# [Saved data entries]
((
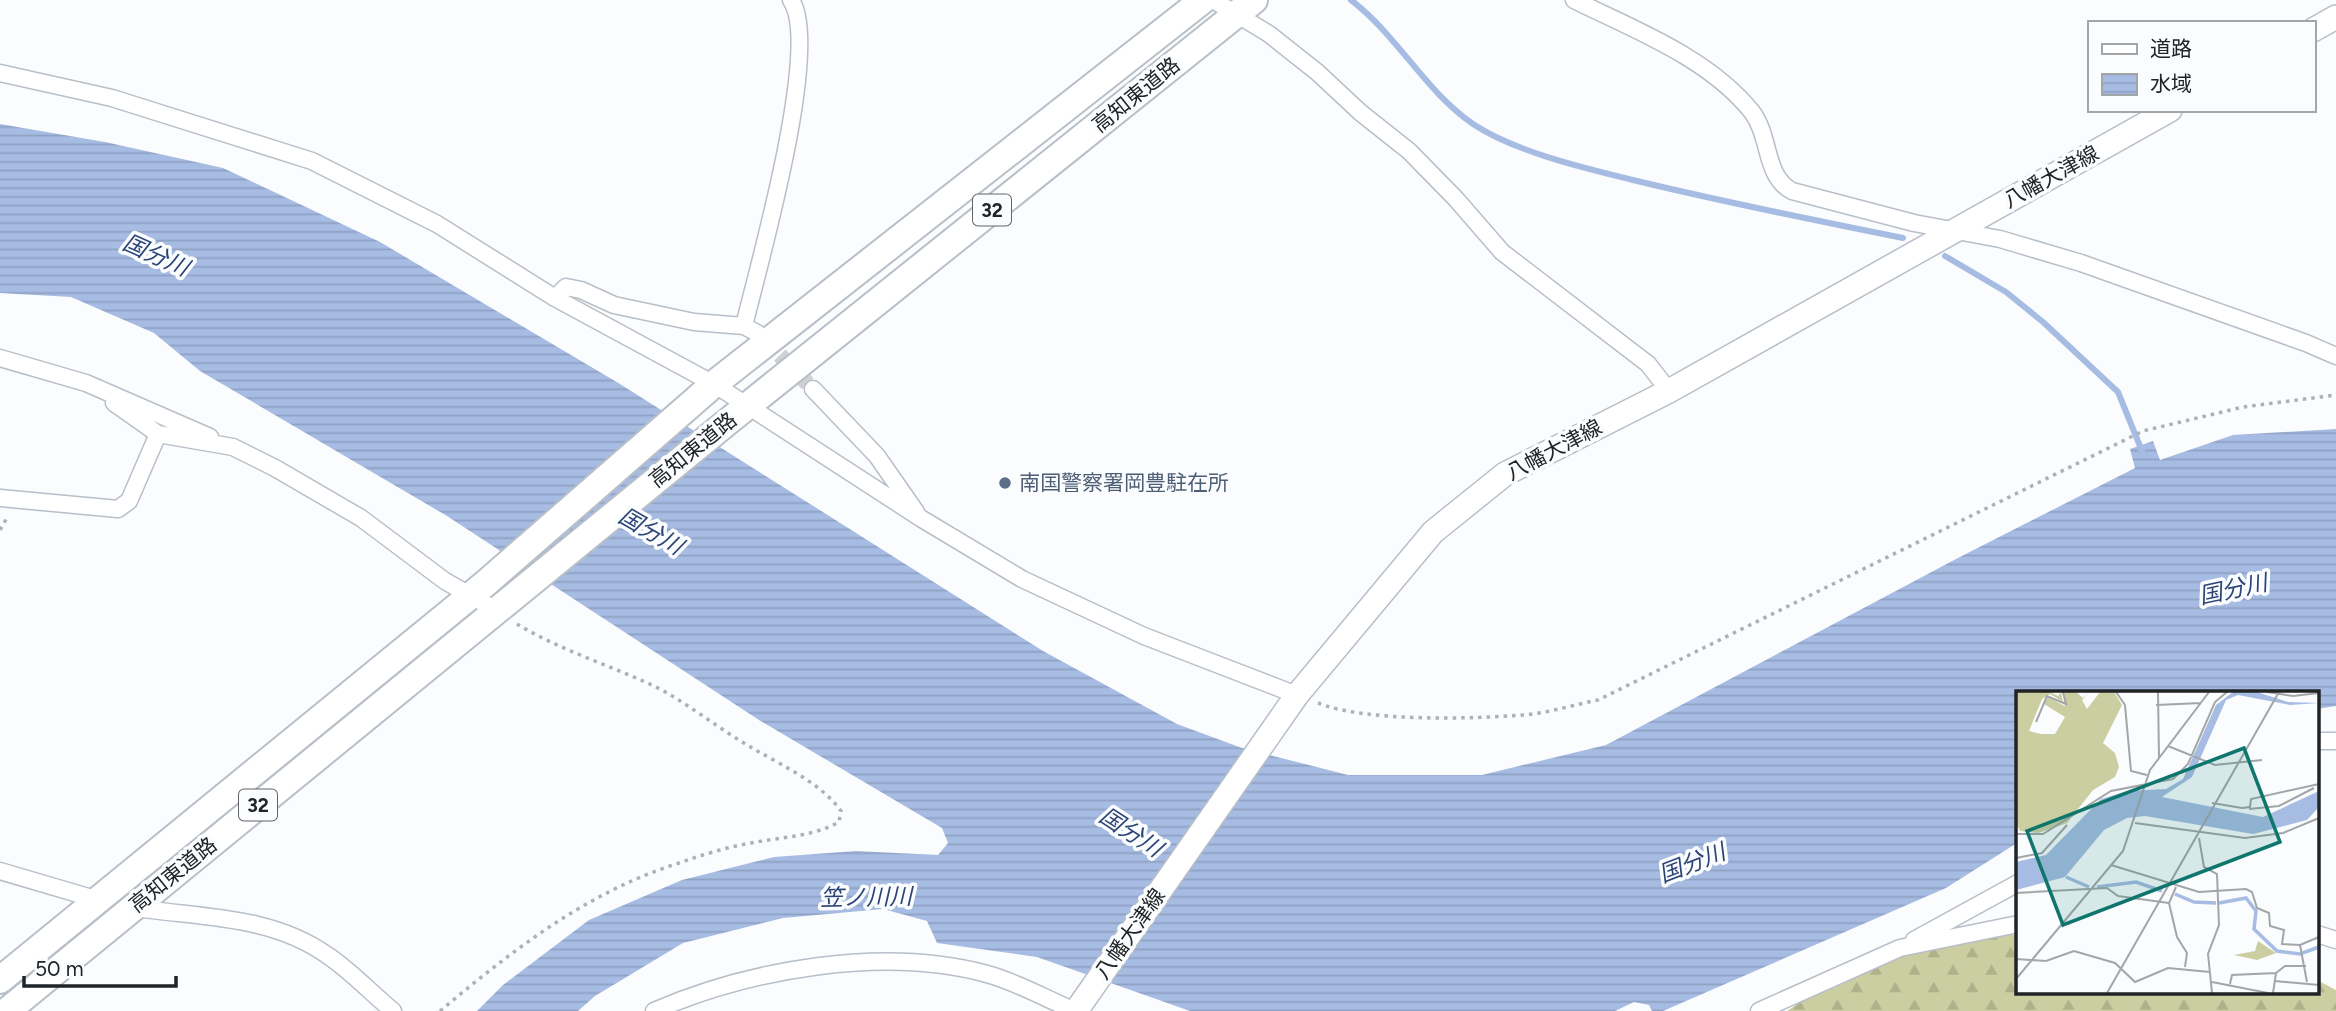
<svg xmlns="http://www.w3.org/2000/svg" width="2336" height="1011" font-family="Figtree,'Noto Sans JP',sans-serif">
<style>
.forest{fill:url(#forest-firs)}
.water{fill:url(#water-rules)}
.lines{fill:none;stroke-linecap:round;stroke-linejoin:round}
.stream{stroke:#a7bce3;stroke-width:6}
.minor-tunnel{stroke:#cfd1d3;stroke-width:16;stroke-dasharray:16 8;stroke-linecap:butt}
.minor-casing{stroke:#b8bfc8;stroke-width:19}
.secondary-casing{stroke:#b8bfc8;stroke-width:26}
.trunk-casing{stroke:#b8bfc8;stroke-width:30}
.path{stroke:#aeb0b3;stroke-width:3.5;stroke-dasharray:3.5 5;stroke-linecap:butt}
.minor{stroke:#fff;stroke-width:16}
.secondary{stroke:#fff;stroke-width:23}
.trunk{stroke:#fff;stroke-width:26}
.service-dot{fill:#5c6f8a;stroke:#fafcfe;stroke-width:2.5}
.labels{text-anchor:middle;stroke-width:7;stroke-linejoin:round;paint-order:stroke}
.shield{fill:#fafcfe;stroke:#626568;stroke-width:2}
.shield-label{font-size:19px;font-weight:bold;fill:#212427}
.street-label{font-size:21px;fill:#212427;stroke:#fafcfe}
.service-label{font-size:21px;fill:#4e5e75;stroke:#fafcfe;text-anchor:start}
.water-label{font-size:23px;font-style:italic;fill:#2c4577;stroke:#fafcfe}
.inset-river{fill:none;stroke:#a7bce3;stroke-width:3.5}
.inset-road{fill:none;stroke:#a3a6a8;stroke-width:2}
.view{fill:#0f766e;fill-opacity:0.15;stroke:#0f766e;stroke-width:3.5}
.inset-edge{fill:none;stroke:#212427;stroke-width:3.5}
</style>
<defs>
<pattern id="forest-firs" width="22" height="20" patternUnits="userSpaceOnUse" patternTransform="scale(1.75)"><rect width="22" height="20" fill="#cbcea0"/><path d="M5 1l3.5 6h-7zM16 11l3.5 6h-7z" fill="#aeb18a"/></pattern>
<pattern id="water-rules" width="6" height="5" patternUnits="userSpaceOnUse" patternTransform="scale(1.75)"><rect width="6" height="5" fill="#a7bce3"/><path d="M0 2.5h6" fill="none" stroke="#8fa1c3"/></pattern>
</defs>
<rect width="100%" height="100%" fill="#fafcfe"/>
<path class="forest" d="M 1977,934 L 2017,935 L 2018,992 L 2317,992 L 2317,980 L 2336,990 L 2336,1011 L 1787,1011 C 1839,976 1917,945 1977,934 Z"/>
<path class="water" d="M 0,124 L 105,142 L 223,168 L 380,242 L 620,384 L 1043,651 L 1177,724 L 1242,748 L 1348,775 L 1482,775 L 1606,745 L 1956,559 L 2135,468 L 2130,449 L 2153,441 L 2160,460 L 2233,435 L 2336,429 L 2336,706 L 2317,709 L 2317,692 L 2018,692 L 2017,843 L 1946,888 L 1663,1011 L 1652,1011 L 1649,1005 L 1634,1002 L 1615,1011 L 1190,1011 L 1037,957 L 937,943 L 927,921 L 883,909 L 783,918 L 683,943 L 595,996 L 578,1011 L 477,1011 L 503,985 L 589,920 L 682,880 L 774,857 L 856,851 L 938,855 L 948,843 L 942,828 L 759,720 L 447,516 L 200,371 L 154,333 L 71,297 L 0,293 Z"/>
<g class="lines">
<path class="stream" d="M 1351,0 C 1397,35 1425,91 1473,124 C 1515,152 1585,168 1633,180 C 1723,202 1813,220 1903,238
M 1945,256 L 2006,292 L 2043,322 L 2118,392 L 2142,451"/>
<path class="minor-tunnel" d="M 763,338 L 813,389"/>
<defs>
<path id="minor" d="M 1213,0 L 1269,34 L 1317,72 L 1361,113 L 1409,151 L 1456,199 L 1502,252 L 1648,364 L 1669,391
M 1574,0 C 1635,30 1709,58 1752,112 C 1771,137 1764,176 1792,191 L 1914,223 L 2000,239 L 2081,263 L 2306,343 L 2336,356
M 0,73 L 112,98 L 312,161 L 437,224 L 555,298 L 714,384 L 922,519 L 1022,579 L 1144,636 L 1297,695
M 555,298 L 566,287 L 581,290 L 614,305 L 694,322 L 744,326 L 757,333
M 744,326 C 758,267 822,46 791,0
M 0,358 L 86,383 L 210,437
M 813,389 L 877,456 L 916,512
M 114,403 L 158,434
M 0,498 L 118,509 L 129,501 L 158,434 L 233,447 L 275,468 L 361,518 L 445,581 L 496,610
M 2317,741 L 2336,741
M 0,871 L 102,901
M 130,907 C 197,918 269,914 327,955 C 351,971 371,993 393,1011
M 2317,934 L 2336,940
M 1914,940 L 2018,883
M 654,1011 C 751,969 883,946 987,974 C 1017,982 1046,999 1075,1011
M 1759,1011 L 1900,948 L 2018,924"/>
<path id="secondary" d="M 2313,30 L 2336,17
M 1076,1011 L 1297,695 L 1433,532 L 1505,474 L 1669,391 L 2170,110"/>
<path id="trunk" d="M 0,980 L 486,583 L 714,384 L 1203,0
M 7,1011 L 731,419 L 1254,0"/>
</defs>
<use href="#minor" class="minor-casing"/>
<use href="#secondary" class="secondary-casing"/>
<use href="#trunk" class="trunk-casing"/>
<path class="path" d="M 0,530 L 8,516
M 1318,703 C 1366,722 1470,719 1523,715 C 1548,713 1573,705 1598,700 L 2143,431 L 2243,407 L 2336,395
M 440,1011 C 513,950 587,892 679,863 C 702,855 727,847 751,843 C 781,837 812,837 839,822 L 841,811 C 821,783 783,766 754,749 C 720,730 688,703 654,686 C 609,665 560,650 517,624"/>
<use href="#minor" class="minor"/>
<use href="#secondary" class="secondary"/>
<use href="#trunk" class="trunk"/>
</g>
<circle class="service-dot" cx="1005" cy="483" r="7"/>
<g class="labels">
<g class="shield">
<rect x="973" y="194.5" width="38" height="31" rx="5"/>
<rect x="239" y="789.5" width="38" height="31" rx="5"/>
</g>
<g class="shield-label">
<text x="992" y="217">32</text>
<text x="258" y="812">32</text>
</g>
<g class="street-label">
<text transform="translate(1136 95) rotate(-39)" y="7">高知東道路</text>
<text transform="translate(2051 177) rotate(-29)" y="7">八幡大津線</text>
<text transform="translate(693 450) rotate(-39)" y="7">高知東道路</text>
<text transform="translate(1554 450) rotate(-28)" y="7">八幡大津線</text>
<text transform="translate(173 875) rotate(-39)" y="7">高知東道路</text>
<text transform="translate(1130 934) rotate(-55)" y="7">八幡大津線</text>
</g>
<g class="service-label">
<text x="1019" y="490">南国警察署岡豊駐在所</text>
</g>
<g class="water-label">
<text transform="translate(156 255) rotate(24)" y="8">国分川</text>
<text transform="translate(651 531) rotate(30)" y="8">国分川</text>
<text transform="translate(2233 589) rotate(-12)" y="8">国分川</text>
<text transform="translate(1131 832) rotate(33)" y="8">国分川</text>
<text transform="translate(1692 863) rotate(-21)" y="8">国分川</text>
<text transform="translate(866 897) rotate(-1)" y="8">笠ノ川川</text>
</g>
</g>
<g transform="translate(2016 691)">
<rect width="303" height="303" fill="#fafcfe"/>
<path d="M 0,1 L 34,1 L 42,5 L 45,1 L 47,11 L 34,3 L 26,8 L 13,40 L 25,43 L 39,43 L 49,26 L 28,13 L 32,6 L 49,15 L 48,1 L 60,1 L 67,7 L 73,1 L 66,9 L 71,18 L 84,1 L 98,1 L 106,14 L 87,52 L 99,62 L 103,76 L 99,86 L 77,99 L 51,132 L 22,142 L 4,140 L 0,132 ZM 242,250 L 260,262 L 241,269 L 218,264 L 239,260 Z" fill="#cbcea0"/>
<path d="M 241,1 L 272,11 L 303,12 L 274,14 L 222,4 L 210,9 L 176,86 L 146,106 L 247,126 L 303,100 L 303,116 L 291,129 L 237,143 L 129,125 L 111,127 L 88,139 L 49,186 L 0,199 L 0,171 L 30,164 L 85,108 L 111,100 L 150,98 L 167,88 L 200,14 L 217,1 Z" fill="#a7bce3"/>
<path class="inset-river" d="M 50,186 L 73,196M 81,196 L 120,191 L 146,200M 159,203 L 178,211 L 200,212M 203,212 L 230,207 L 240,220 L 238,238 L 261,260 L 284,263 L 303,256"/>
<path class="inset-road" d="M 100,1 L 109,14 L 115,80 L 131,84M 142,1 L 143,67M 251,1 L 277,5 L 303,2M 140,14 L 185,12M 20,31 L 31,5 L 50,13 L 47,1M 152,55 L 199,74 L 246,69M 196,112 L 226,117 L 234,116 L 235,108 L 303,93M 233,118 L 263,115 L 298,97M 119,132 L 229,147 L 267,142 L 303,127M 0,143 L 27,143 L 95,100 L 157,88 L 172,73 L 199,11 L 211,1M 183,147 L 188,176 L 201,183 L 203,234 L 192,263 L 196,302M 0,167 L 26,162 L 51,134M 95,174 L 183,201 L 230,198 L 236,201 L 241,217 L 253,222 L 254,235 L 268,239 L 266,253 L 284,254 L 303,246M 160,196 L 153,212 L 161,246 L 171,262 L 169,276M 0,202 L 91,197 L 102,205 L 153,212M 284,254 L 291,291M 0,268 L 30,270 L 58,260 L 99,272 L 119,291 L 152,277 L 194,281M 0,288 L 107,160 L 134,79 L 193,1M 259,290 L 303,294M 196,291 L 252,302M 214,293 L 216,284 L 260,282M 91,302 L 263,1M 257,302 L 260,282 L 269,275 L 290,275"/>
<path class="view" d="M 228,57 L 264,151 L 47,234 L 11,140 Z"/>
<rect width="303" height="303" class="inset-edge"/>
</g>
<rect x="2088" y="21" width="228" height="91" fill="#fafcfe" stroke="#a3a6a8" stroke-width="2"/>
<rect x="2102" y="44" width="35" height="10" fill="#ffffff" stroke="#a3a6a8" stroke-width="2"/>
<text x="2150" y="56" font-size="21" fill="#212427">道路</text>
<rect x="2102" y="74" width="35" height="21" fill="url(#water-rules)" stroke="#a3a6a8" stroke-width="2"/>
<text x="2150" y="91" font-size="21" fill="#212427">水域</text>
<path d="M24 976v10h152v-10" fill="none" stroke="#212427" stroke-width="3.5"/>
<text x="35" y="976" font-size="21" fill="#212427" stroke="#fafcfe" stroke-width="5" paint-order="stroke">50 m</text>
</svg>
))
# [WORK REQUIRED]
Count every line of the data in which the word "lines" appears, and report only the total.

# [RESPONSE TO THE EXERCISE]
2